# TEXT EXCERPT
┏━━

In this series of tutorial I planned to explain the Zynq 7000 architecture in details. The series is divided into three parts:
- Firstly, the peripheral interfaces of processor and FPGA will be explained and implemented in vivado.
- Secondly, AXI interfaces (AXI4, AXI-Stream, and AXI-lite) will be demonstrated.
- Lastly, Advance features of Zynq 7000 architecture will be realized e.g performance measurements of DMA , OCM, DDR etc.
I, however, find it better to briefly explain the basic concepts that shall be used later in this series.
hybrid hardware architecture
Nowadays hybrid hardware architecture (HHA) is increasingly being used in embedded systems (ES). A typical ES has processor, memory unit and inputs/outputs (IOs). Processor is the brain that control the entire ES. Memory supports the processor by holding data temporarily or permanently. IOs are used to interact with external world. Sometimes single processor is not enough to meet all requirements. Therefore some other devices such as FPGA or application specific integrated circuit (ASIC) are embedded with processor to meet the given requirements. This kind of architecture is called hybrid architecture. The typical example of HHA is shown in the following Figure. A typical example of this architecture can be seen in ZYNQ 7000 series.

┗━━

# SUPPLIED INFORMATION

┏━━

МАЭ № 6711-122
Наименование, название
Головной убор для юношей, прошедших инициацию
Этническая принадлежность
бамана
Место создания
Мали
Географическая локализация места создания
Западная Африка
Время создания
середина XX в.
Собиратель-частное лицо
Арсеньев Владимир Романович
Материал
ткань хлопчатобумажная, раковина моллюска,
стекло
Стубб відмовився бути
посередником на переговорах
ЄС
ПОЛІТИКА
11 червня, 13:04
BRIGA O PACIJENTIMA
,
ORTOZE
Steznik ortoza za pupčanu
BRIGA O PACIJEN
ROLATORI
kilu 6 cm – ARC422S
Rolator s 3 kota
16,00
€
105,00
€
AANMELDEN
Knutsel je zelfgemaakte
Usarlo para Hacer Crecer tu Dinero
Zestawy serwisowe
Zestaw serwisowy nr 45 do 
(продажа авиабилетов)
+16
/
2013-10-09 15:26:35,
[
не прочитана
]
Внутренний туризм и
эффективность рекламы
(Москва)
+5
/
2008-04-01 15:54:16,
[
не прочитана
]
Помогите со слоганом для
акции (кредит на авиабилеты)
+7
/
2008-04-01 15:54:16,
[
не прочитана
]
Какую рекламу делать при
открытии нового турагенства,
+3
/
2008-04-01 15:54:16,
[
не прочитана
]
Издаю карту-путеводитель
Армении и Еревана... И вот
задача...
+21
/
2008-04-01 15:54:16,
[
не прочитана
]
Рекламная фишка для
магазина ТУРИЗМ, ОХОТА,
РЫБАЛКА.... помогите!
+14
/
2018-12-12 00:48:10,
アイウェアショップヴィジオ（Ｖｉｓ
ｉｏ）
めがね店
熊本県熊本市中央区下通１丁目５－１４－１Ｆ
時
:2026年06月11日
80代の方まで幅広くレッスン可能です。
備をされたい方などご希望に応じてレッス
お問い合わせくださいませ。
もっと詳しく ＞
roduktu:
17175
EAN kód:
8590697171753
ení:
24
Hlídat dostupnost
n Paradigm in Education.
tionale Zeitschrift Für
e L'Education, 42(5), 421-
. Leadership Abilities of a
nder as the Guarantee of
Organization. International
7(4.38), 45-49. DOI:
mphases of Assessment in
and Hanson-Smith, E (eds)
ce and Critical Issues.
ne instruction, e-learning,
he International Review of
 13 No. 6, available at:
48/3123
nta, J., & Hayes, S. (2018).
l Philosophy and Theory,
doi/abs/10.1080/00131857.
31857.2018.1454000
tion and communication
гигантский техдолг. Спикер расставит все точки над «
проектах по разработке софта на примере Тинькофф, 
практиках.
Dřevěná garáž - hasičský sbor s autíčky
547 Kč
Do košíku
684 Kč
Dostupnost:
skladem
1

┗━━

# LIST OF TASKS
[a] Reproduce the Zynq 7000 tutorial introduction word for word, from start to finish.
[b] Find every line of the records that contains the word "BRIGA", and copy each of those lines.

# ANSWERS TO EACH TASK
[a]
In this series of tutorial I planned to explain the Zynq 7000 architecture in details. The series is divided into three parts:
- Firstly, the peripheral interfaces of processor and FPGA will be explained and implemented in vivado.
- Secondly, AXI interfaces (AXI4, AXI-Stream, and AXI-lite) will be demonstrated.
- Lastly, Advance features of Zynq 7000 architecture will be realized e.g performance measurements of DMA , OCM, DDR etc.
I, however, find it better to briefly explain the basic concepts that shall be used later in this series.
hybrid hardware architecture
Nowadays hybrid hardware architecture (HHA) is increasingly being used in embedded systems (ES). A typical ES has processor, memory unit and inputs/outputs (IOs). Processor is the brain that control the entire ES. Memory supports the processor by holding data temporarily or permanently. IOs are used to interact with external world. Sometimes single processor is not enough to meet all requirements. Therefore some other devices such as FPGA or application specific integrated circuit (ASIC) are embedded with processor to meet the given requirements. This kind of architecture is called hybrid architecture. The typical example of HHA is shown in the following Figure. A typical example of this architecture can be seen in ZYNQ 7000 series.

[b]
BRIGA O PACIJENTIMA
BRIGA O PACIJEN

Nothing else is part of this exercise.